Abstract

An adaptive real-time Doppler peak-frequency tracing algorithm was evaluated in vitro and compared to manual peak-frequency traces. A computer-controlled pump was used to generate physiological flow waveforms in a vasculature-mimicking phantom. Spectral waveforms were obtained on an ATL HDI along with real-time estimates of diagnostic parameters, including maximum systolic, minimum diastolic, time-averaged peak frequencies and pulsatility and resistance indices. The effect of the signal-to-noise ratio on the measured parameters was investigated.

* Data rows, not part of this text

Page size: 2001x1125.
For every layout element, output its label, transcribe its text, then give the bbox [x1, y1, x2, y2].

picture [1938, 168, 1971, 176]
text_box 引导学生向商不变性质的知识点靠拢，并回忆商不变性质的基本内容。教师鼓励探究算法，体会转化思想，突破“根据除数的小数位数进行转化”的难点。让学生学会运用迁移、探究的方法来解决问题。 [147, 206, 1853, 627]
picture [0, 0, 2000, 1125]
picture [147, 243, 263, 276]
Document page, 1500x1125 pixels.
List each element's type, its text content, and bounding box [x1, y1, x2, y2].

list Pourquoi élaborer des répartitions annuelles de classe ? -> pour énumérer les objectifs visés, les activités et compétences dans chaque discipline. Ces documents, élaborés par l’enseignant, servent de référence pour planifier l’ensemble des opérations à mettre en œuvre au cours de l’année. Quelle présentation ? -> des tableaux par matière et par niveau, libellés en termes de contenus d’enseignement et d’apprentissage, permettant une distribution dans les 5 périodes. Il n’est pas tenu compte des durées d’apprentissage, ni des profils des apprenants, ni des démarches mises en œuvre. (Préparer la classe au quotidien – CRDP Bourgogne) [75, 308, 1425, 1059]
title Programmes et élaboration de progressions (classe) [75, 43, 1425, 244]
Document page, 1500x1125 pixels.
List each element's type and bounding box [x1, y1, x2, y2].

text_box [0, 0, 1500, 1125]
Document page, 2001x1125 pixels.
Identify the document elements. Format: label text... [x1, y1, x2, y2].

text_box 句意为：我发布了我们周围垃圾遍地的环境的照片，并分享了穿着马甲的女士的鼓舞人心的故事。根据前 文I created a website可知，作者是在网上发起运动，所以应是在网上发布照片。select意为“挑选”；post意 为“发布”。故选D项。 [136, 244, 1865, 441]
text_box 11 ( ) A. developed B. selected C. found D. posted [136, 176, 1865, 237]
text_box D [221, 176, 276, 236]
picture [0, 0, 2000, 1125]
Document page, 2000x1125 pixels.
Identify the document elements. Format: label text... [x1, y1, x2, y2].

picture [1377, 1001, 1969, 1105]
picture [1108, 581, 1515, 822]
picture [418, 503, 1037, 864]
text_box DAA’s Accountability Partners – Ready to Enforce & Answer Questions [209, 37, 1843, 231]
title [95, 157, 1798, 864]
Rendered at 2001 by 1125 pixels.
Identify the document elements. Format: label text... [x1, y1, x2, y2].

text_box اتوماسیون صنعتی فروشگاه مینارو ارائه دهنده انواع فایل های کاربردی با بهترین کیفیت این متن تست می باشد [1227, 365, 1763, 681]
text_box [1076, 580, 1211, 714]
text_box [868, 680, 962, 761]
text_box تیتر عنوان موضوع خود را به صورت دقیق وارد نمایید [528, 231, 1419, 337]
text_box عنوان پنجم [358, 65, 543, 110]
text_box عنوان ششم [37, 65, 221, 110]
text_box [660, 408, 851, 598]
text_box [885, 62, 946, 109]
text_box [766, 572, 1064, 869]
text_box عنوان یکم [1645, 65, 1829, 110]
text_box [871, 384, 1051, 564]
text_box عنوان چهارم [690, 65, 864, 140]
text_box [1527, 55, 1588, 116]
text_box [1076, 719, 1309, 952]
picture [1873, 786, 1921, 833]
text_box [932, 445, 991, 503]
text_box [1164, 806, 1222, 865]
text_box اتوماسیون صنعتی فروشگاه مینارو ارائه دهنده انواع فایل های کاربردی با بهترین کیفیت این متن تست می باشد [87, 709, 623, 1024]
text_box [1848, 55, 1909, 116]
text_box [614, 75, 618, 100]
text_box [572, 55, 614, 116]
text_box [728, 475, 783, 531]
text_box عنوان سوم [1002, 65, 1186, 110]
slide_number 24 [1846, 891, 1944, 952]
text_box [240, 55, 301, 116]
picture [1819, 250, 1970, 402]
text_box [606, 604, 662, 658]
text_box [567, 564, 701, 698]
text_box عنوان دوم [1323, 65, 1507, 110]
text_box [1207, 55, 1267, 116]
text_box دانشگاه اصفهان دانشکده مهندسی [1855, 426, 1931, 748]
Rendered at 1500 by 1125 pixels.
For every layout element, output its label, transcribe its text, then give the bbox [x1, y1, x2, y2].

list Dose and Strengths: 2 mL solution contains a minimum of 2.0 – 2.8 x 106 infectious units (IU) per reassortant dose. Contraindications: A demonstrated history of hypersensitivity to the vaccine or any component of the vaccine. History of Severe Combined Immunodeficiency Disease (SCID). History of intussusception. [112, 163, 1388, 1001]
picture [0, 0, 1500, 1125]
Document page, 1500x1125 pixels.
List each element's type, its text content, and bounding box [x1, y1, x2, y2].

The imprecision in the measured parameters was found to depend somewhat on the waveform shape; e.g., the imprecision in PI was 4.1% for a normal renal waveform and 8.5% for a waveform having reverse diastolic flow. The peak frequency envelopes of the same waveform data were traced manually by nine operators, and the resulting diagnostic parameters were compared to ones obtained from automated peak-frequency traces of the same waveform data. The agreement between parameters measured by the automated routine and those measured manually was found to depend somewhat on the waveform shape; e.g., the bias in the PI was 1.3% for a renal waveform lacking diastolic flow, and 12% for a waveform with reverse diastolic flow. The between-observer variations in the manual measurements ranged from 0.8% up to 9.4%. The overall variations associated with the automated traces were found to be smaller than or equal to those of the manual traces.